Twenty-one years ago, in May 2001 we introduced the global initialization function to libcurl version 7.8 called curl_global_init().

The main reason we needed this separate function to get called before anything else was used in libcurl, was that several of libcurl’s dependencies at the time (including OpenSSL and GnuTLS) had themselves thread-unsafe initialization procedures.

This rather lame characteristic found in several third party dependencies made the libcurl function inherit that property: not thread-safe. A nasty “feature” in a library that otherwise prides itself for being thread-safe and in many ways working at “it should”. A function that is specifically marked as thread unsafe was not good. Is not good.

Still, we were victims of circumstances and if these were the dependencies we were going to use, this is what we needed to do.

Occasionally, this limitation has poked people in the eye and really hurt them since it makes some use cases really difficult to realize.

Dependencies improved

Over the following decades, the dependencies libcurl use have almost all shaped up and removed the thread-unsafe property of their initialization procedures.

We also slowly cleaned away other code that happened to also fall into the init function out of laziness and convenience because it was there and could be used (or perhaps abused).
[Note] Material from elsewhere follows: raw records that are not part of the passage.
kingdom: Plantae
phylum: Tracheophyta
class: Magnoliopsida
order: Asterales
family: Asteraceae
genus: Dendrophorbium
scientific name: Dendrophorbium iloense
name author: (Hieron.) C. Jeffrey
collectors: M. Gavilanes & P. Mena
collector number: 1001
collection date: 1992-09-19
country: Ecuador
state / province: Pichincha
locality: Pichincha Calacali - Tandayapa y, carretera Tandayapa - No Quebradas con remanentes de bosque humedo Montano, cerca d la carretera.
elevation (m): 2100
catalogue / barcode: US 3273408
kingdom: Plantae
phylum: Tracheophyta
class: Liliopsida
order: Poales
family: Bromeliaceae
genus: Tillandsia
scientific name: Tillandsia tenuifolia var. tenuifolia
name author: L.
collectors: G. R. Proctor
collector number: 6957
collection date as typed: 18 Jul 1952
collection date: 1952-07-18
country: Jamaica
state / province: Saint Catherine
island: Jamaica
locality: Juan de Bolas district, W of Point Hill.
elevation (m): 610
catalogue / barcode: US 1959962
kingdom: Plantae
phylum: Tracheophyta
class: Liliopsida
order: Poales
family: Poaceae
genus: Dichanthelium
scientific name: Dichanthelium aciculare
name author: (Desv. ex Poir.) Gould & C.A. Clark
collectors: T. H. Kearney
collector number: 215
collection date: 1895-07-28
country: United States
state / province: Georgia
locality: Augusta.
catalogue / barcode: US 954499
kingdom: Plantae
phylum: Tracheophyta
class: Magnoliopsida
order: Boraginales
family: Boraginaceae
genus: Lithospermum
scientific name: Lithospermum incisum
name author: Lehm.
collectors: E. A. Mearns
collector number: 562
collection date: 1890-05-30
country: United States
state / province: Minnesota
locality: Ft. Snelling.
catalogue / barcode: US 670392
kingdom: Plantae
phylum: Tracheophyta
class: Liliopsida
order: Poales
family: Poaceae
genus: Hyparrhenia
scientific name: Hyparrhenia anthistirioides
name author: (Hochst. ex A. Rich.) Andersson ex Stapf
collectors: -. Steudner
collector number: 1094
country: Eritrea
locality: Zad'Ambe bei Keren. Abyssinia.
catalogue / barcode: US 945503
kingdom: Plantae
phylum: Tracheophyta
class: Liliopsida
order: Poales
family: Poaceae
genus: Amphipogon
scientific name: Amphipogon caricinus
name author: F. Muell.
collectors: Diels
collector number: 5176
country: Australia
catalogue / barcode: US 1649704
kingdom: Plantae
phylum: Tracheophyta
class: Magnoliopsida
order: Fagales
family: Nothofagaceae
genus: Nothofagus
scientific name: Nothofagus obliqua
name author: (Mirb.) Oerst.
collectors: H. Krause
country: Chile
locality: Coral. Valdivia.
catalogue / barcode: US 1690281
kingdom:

Eventually, we were basically masters of our own faith again. The closet was all cleared out and the scrubby leftovers we had sloppily left in there had been cleaned up and gotten converted to proper thread-safe code.

The task of finally making curl_global_init() thread-safe was brought up and attempted a little half-assed a few times but was never pulled through all the way.

The challenges always included that we want to avoid relying on thread library and that we are supporting building libcurl with C89 compilers etc.

Finally, the spring cleaning of 2022

Thanks to work spear-headed by Thomas Guillem who came bursting in with a clear use-case in mind where he felt he really need this to work, and voila now the next libcurl release (7.84.0) features a thread-safe init.

If configure finds support for _Atomic (a C99 feature) or it runs on a new enough Windows version (this should cover a vast amount of platforms), libcurl can now do its own spinlock implementation that makes the init function thread-safe and independent of threading libraries.